_TEXT EXCERPT_
####################
Ongoing Deal Discussion

[Always] WOW ---- New and used cars from US up to 30% cheaper - Read post #1

Poll: Are Canadian cars overpriced

  • Total votes: 335. You have voted on this poll.
I have no voice, Canadian Dealers/Manufacturers are taking advantage of the Canadian consumer
 
112
33%
In most cases, new cars purchased in the US are almost always thousands cheaper
 
149
44%
I owe no one a living, competition is good. Thank you NAFTA!
 
61
18%
With the exchange rate factored in, Canadian prices are roughly the same
 
6
2%
With the exchange rate and financing, Canadian prices are cheaper - Buy Canadian!
 
7
2%

Poll ended at Dec 28th, 2006 1:46 pm

Newbie
Oct 20, 2002
48 posts
Burnaby, B.C.
####################
_INFORMATION PROVIDED_
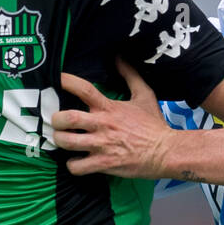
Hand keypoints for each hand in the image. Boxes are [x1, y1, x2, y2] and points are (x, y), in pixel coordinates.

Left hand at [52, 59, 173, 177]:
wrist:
####################
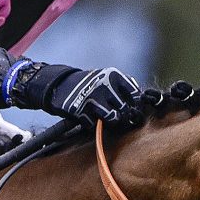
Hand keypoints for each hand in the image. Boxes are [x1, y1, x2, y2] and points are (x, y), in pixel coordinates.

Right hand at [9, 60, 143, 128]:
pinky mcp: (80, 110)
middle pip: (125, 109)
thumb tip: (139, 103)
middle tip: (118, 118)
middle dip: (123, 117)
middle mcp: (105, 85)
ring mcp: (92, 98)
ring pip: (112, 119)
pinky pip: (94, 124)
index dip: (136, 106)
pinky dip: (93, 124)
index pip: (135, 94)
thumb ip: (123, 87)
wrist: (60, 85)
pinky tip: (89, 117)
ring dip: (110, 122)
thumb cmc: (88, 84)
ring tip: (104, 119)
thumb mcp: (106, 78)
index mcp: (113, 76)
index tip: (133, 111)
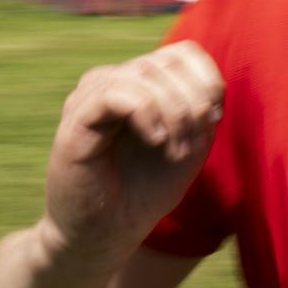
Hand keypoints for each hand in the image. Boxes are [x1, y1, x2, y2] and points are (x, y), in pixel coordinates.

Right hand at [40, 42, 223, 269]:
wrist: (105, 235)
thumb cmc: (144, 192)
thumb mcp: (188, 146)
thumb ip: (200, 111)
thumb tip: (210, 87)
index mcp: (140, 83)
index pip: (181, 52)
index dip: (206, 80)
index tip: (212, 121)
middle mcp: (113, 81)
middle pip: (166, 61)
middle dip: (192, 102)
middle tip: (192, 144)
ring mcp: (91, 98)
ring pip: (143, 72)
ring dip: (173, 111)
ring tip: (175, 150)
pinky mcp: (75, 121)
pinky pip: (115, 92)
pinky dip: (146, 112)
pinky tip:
####################
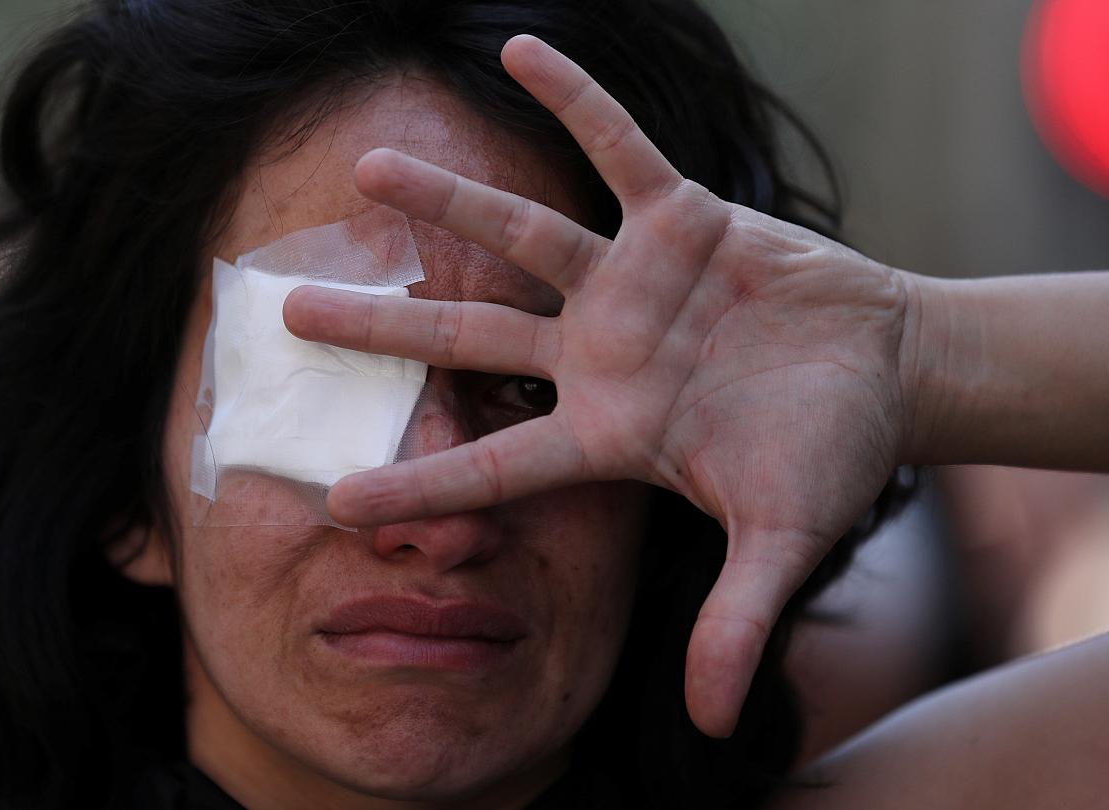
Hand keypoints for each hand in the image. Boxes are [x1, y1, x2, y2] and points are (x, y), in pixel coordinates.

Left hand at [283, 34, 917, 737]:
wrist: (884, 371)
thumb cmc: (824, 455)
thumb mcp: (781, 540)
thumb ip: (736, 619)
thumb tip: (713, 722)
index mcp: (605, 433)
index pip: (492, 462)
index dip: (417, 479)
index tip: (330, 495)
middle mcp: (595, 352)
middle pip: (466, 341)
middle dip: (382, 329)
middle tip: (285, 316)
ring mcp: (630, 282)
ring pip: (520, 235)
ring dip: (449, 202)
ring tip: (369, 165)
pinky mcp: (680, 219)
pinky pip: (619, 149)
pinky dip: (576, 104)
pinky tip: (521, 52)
####################
_EXPLORE THE MATERIAL_
[a] Retype the part of the Canadian car prices poll that starts at "Poll: Are Canadian" and ends at "Thank you NAFTA!", word for word.
[b] According to the Canadian car prices poll, when did the poll end?
[c] Carry on the Canadian car prices poll page from its last line.

_TASK-BY-TASK ANSWERS_
[a]
Poll: Are Canadian cars overpriced

  • Total votes: 335. You have voted on this poll.
I have no voice, Canadian Dealers/Manufacturers are taking advantage of the Canadian consumer
 
112
33%
In most cases, new cars purchased in the US are almost always thousands cheaper
 
149
44%
I owe no one a living, competition is good. Thank you NAFTA!

[b] Dec 28th, 2006 at 1:46 pm

[c]
I think Toolman was just lucky. I made the decision to buy a Sienna from the U.S. last week, wired the money yesterday, and by chance I just happened to double-check the inadmissible vehicle list and discovered that the 2008 Sienna was on there. I called RIV this morning and they confirmed that any 2008 Sienna built on or after September 1, 2007, will not be allowed into Canada. The person at RIV said that the only way such a car could be imported would be to have an immobilizer that is up to Canadian standards installed, but that installation would have to happen in the States--it would not be allowed across the border until it was done. She didn't even know whether such a thing was possible, and said I should call Toyota.

I was lucky--I talked to my dealership and although the car I was going to buy was manufactured in October, they had one on the lot with identical options but in a different colour that was manufactured in August, so I'm in the clear. But if you've already arranged to bring a Sienna across the border, TALK TO YOUR DEALER! Otherwise you may be facing a nasty surprise when you get across the border.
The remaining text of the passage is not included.